Some of the trends we have mentioned work against reducing power consumption, such as the need for higher flow rates and temperatures. Fortunately, the most powerful influence – the always present drive to reduce costs – aligns directly with the environmental imperative to reduce power consumption. This powerful combination has driven broad commitment across the industry to embrace principles of environmental stewardship. As part of the Atlas Copco Group, Edwards Vacuum has signed on to the Science Based Target Initiative, which commits participants to take all possible actions to limit global warming to less than 2°C. SEMI, our industry association, has updated its guidance (S23) to semiconductor manufacturers and equipment manufacturers to provide a basis for measuring energy consumption that will facilitate comparisons and encourage greater efficiency.

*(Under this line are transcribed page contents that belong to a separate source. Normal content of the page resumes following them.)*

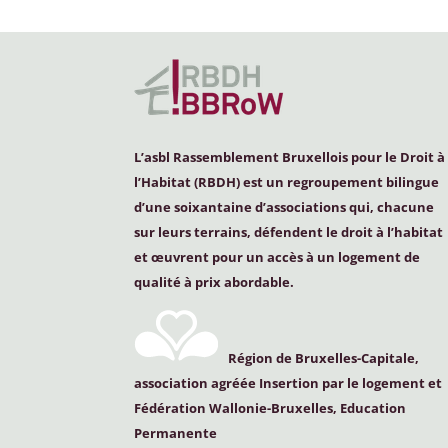
L’asbl Rassemblement Bruxellois pour le Droit à
l’Habitat (
RBDH
) est un regroupement bilingue
d’une soixantaine d’associations qui, chacune
sur leurs terrains, défendent le droit à l’habitat
et œuvrent pour un accès à un logement de
qualité à prix abordable.
Région de Bruxelles-Capitale,
association agréée Insertion par le logement et
Fédération Wallonie-Bruxelles, Education
Permanente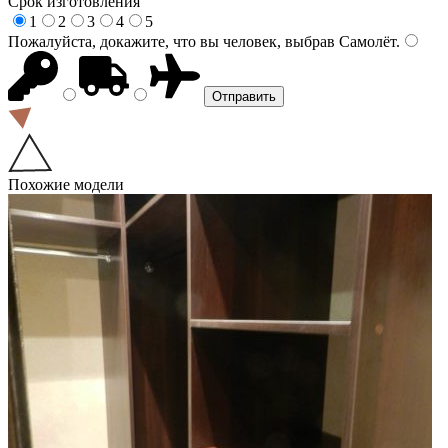
Срок изготовления
1
2
3
4
5
Пожалуйста, докажите, что вы человек, выбрав
Самолёт
.
Похожие модели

Vacuum requirements vary greatly from process to process. Some, like plating and chemical mechanical polishing, require no vacuum. Some, like EUV lithography and atomic layer deposition, require constant turnovers of chamber gases under vacuum conditions. Figure 2 shows an example taken from an ISMI Fab and Equipment Energy Study showing the power consumption attributed to a chemical vapor deposition (CVD) tool.

Most estimates allot something like 40% of overall fab power consumption to process equipment. In the case of CVD, over half of that power goes to creating and maintaining vacuum - 41% for chamber vacuum provided by dry pumps in the subfab and another 10% for the load lock pump on the tool itself. This is consistent with estimates that put power consumption for process vacuum at 20% of overall energy usage in semiconductor manufacturing. Clearly, improvements in the energy efficiency of vacuum systems can make a significant contribution to energy savings. Demands to take verifiable action to support sustainability goals is mounting throughout the supply chain and in capital markets. Downstream companies, especially consumer-facing companies, are under mounting pressure from customers to enhance their sustainability.

This ripples up the supply chain where subfab equipment can be a critical enabler. In an internal study at Edwards, we found that 97% of all GHG emissions (carbon dioxide equivalent) generated over the lifetime of a vacuum pump, including all inputs (power, water, cooling, nitrogen, etc.) from initial manufacture to final disposal, comes from energy consumed during use, which makes reductions in these emissions a primary target for equipment manufacturers.

Summary
Semiconductor manufacturers and their equipment suppliers face a constantly evolving array of often conflicting design and development priorities. Tightly coordinated advances toward the monolithic goal of smaller transistors has given way to a sometimes-bewildering collection of new materials and technologies.

In this environment it is more important than ever for equipment and device manufactures to collaborate closely in developing the next generation of solutions, working together to gain a better understanding of these evolving challenges from those who must live with them every day.



Figure 2 In this example from an ISMI study, more than half of the power consumed by a CVD process tool is attributed to vacuum generation.